### PROMPT 1
Name every TVM scheduling primitive that the SparseLNR notes mention.

BEGIN PASSAGE SHOWN

SparseLNR @ ICS 2022
Table of Contents
paper link: https://arxiv.org/pdf/2205.11622.pdf
Motivation
TACO schedule is sub-optimal for some of the (fused) sparse operators.
SparseLNR proposes Branch Iteration Graph that breakdown the computation into smaller ones and then fuse outermost dimensions of the loop nests, while the innermost dimensions are distributed.
SparseLNR can describe the scheduling space of FusedMMa operator.
Prerequisite (FusedMM)
- paper link: https://arxiv.org/pdf/2011.06391.pdf
FusedMM is a template of fusing SpMM and SDDMM, and use vectorized instructions to accelerate the computation.
The author conduct experiments on CPU, and obtained significant speedup, this is somehow desirable because I haven't implemented any optimizations on CPU for DGL.
My Question
How to implement the back propagation FusedMM operator? (especially, GAT is more than fused SDDMM and SpMM, there is also sparse softmax).
I don't think this paper address the problem properly and they do not give any example of GAT.
Motivating Example
Below figure showing the different way to schedule a single sparse operator.
In the language of TVM, these schedules can be implemented with rfactor
primitive.
Core Idea
Extend the Iteration Graph to enable branches.
The schedules in SparseLNR are basically rfactor
and compute_at~/~reverse_compute_at
in TVM. In SparseTIR, we can also support them in Stage-I if we want the created temporary buffer to be sparse.
My Digest
I had a chat with SparseLNR group.

END PASSAGE SHOWN
BEGIN MATERIAL TO PROCESS

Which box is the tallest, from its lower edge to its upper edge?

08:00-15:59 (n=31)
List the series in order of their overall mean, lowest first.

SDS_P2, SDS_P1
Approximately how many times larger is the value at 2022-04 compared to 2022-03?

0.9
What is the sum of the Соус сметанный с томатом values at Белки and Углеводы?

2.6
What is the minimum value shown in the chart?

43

END MATERIAL TO PROCESS
BEGIN MATERIAL TO PROCESS

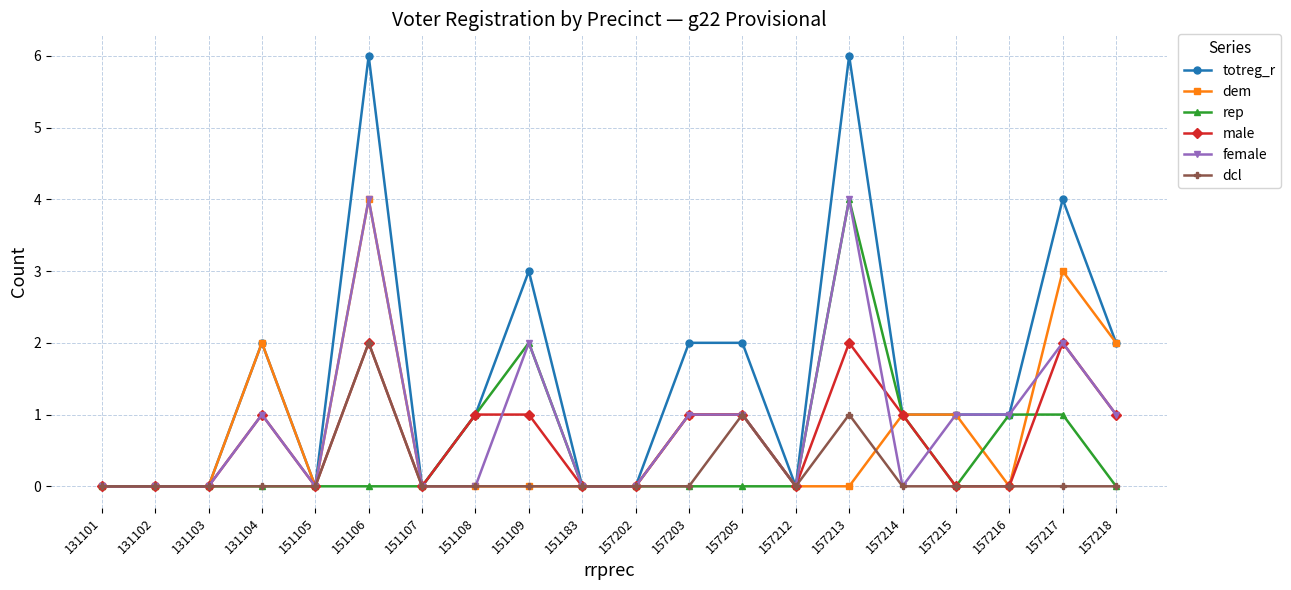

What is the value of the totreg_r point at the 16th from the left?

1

END MATERIAL TO PROCESS
BEGIN MATERIAL TO PROCESS

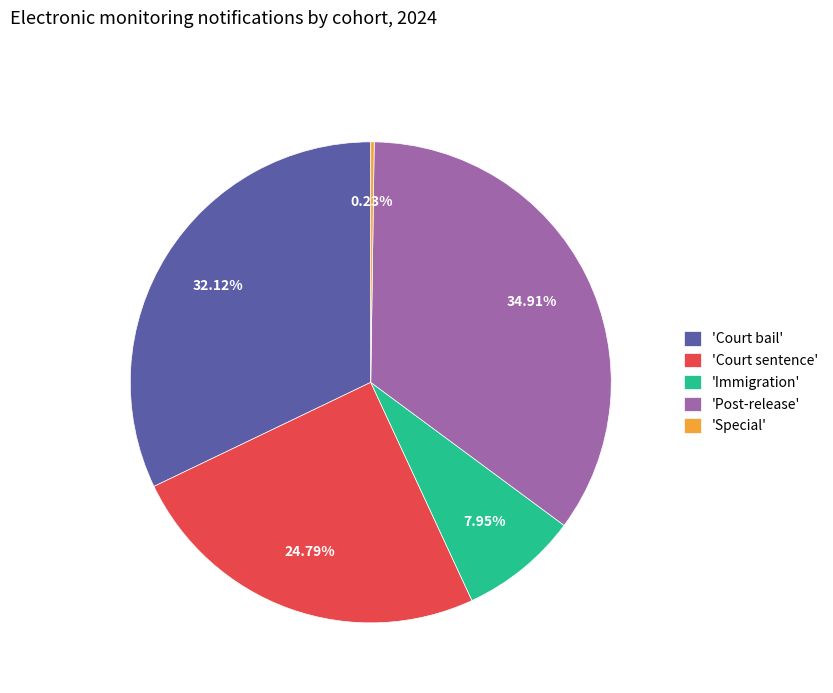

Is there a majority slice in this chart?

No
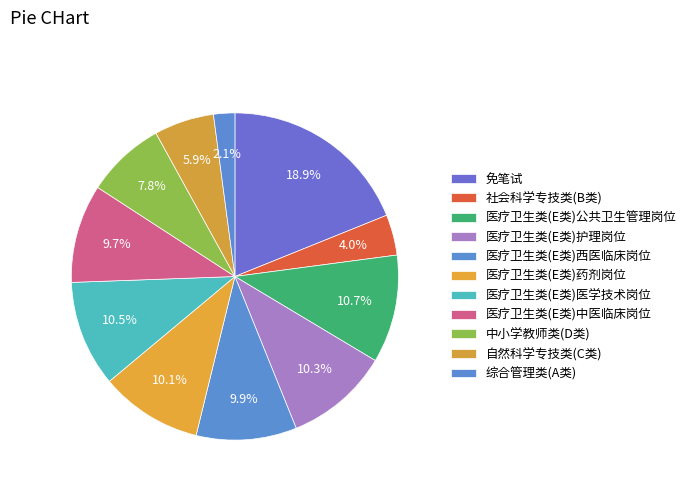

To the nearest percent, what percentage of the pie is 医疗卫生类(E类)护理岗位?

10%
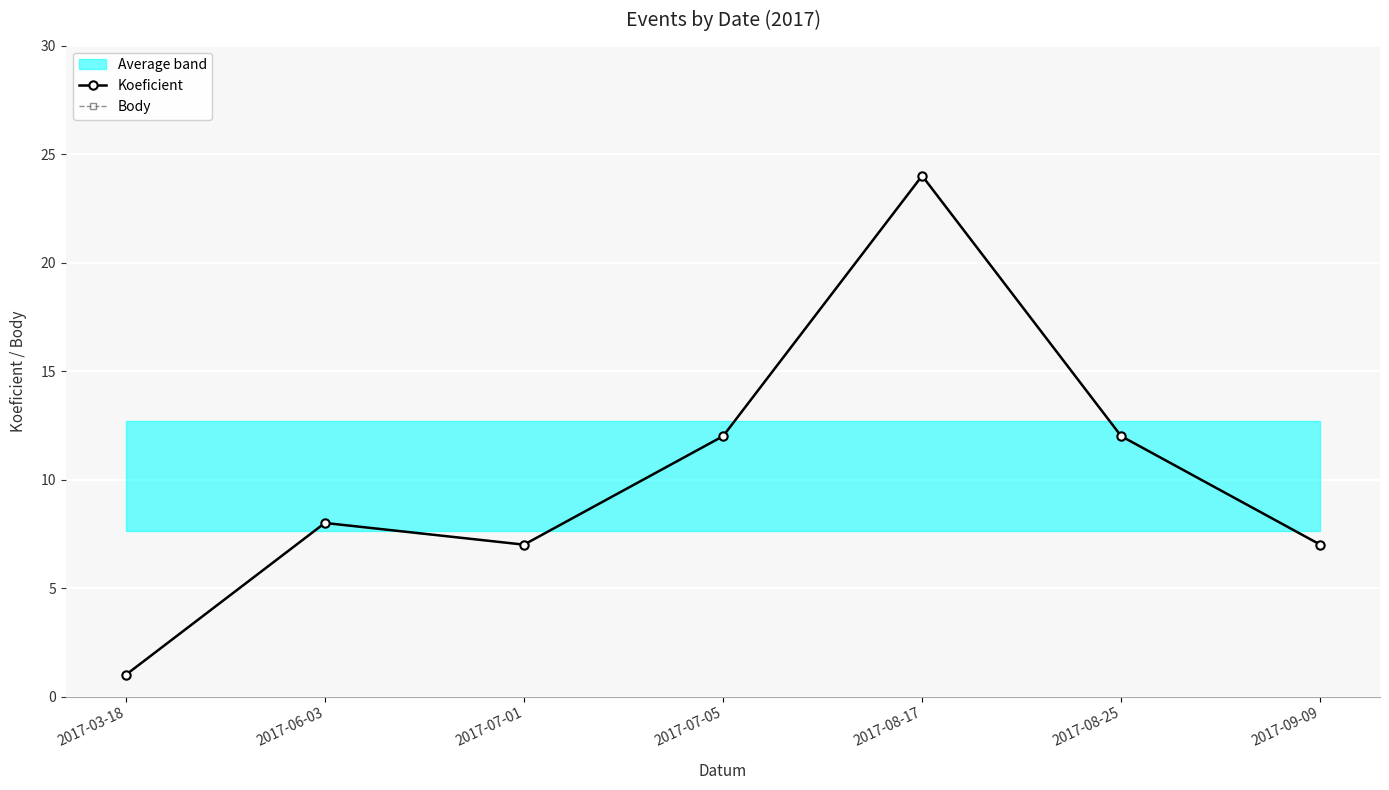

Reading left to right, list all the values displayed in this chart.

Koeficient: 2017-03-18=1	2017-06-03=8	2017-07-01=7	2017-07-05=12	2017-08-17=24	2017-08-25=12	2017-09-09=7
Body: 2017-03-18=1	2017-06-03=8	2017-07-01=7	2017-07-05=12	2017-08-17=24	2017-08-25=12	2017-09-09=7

END MATERIAL TO PROCESS

### PROMPT 2
Report each line in the rows that includes the string "chart". Case counts.

### SOLUTION 1
rfactor, compute_at, reverse_compute_at

### SOLUTION 2
What is the minimum value shown in the chart?
Is there a majority slice in this chart?
Reading left to right, list all the values displayed in this chart.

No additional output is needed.